When I am fetching the /.well-known/oauth-authorization-server data from my domin I am finding that the wks_uri path is different between using my ${yourOktaDomain}/oauth2/${authorizationServerId} and /${yourOktaDomain}. The jwks_uri for the ${yourOktaDomain} gives my the key ID being used to sign my JWT tokens while the other offers two other keys that are not related or match up to the auth_token or ID_token being returned.
Is there a common strategy to use when building an API to connect to and safely forumlate the proper query based on one passed Auth Base URI?
I am using 4D which there does not seem to be a standard library that can simply be imported to make the magic happen behind the scenes.
What authorization server are you using when you request tokens? If you check the iss value in the tokens you were returned, you can verify which authorization server as used and, if you add /.well-known/oauth-authorization-server to the end of it, see its list of endpoints. You can see how to determine what your base url is for OAuth endpoints in our API docs here.
I suspect you are looking at a token that was issued by the Org Authorization Server, but are looking at the JWKS endpoint for a Custom Authorization Server. In which case, the keys will not match, as each authorization server will have its own set of keys
If I use the .authorization_endpoint from the ${yourOktaDomain}/oauth2/${authorizationServerId} I get a “The ‘OAuth2Provider._OpenBrowserForAuthorisation’ function returned an unexpected error : {“error”:“invalid_scope”,“error_description”:“One or more scopes are not configured for the authorization server resource.”}.” error message. But if I use the ${yourOktaDomain} as my auth endpoint then I am able to authenticate the user, my jwks_uri path is ${yourOktaDomain} /oauth2/v1/keys.
The challenge is that my interpritataion of the docs is that the base UIR is supposed to be ${yourOktaDomain}/oauth2/${authorizationServerId}. Or is that for a different way of doing things?
Part of my reason for hunting for the deer .well-known files was the need to try to find some items that were not part of the .well-known at the root domin. In our case the yourOktaDomain is login_lcco_co_lucas_oh_us. The digging was so that I could validate the JWT tokens being provided and passed in a Client Credentials Grant.
Are you trying to request a groups scope or one of the okta.* scopes? Both of those will only be available when using the Org Authorization Server. If you want a groups scope/claim to be returned by a custom authorization server, you will need to create your own scope/claim accordingly.
I’ll also add that it is not supported to complete local token validation (reading the claims and validing the signature without making an /introspect call to Okta) for Access Tokens issued by the Org Authorization Server as these Access Tokens are only designed to be consumed by Okta itself. More details on that found here.
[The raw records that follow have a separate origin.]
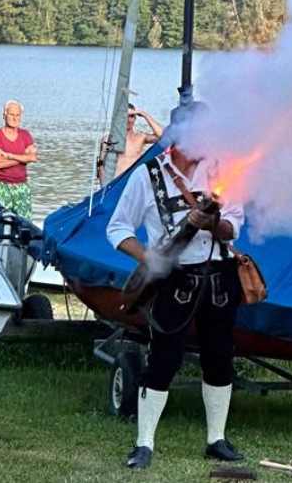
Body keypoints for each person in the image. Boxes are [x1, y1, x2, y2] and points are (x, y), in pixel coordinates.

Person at [105, 103, 244, 471]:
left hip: (219, 277)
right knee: (163, 359)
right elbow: (117, 229)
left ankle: (216, 439)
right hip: (175, 279)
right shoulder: (146, 176)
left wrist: (211, 223)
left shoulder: (221, 172)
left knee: (219, 357)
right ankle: (144, 443)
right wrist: (148, 258)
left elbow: (233, 228)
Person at [0, 99, 38, 220]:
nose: (15, 118)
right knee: (0, 221)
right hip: (0, 185)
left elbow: (33, 157)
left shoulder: (25, 135)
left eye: (17, 115)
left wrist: (10, 155)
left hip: (21, 186)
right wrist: (23, 158)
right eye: (11, 114)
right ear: (4, 115)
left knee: (25, 222)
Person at [97, 103, 164, 184]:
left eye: (131, 116)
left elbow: (163, 136)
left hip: (134, 184)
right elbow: (100, 165)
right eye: (125, 116)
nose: (128, 120)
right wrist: (105, 187)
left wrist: (144, 114)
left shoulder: (141, 137)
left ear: (135, 118)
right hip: (115, 184)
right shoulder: (109, 139)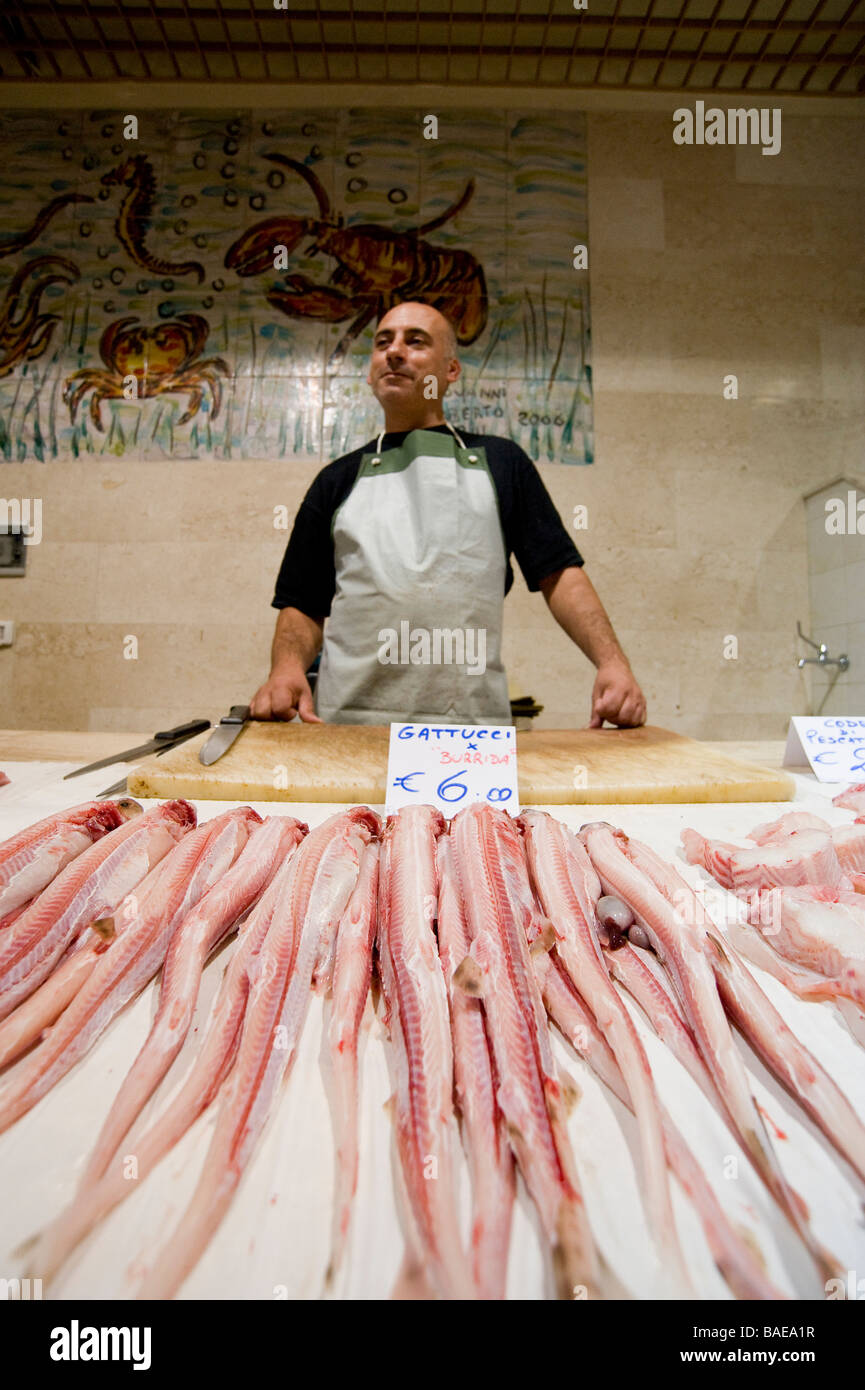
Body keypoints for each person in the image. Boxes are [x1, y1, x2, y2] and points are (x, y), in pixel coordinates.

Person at [250, 301, 646, 728]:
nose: (395, 351)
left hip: (470, 733)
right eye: (383, 342)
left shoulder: (502, 462)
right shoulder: (335, 481)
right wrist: (286, 670)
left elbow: (559, 574)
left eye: (415, 341)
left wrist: (612, 663)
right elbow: (302, 602)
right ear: (370, 372)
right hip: (348, 726)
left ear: (451, 371)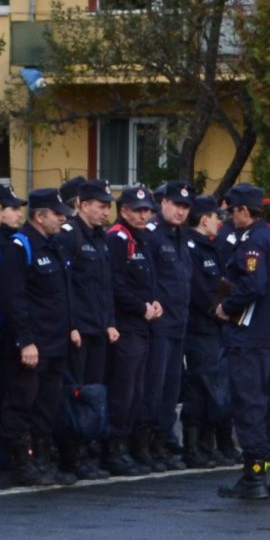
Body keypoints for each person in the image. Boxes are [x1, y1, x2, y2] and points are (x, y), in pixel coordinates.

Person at [216, 183, 270, 500]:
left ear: (244, 211)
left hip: (251, 338)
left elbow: (254, 285)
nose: (230, 218)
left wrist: (226, 307)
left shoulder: (253, 242)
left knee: (249, 404)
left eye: (233, 212)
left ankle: (255, 475)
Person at [0, 188, 77, 485]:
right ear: (40, 216)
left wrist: (71, 327)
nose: (62, 219)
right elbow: (14, 298)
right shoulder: (20, 246)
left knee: (48, 403)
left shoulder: (56, 245)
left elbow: (63, 294)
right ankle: (21, 463)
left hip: (56, 342)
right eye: (57, 214)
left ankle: (42, 459)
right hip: (33, 343)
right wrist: (25, 341)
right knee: (22, 403)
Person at [103, 188, 164, 476]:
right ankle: (113, 448)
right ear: (124, 210)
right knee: (123, 391)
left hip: (142, 325)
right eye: (138, 210)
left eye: (147, 210)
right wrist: (141, 307)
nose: (144, 215)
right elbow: (116, 284)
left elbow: (147, 280)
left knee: (137, 391)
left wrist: (154, 301)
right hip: (126, 325)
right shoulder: (118, 238)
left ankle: (126, 445)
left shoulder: (141, 238)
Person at [61, 179, 118, 479]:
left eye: (108, 207)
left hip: (98, 328)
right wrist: (71, 325)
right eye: (101, 206)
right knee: (77, 393)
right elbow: (66, 286)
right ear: (83, 205)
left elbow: (105, 286)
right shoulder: (70, 235)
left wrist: (110, 322)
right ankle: (73, 454)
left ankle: (90, 450)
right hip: (79, 330)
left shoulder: (100, 238)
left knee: (95, 393)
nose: (106, 212)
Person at [144, 182, 199, 469]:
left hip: (179, 323)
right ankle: (148, 444)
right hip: (159, 325)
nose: (181, 211)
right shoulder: (152, 234)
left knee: (170, 389)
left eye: (185, 207)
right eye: (177, 204)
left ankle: (163, 441)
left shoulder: (181, 236)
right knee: (154, 387)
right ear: (163, 202)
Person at [180, 195, 233, 465]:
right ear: (204, 220)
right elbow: (200, 291)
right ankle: (194, 447)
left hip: (215, 328)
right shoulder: (192, 248)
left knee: (214, 388)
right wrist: (220, 309)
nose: (219, 223)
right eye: (215, 218)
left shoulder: (210, 247)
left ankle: (208, 444)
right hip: (201, 328)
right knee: (200, 388)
Actually that may have been why I was tring to get the second set of settings. I was seeing users/groups coming over. Specifically I was tring to get to fetching users/groups like what my SAML settings. I knew that I was planning on using the /introspection for intal tests of tokens when presented. But I was looking for a more passive quicker way to do a quick check of the signing of the JWT.
Ahh, I see. If in your final integration you need to reduce any potential latency involved in making a network request to check a token’s validity, then you may want to look to use a custom authorization server (which is designed to support OAuth/authorization use cases).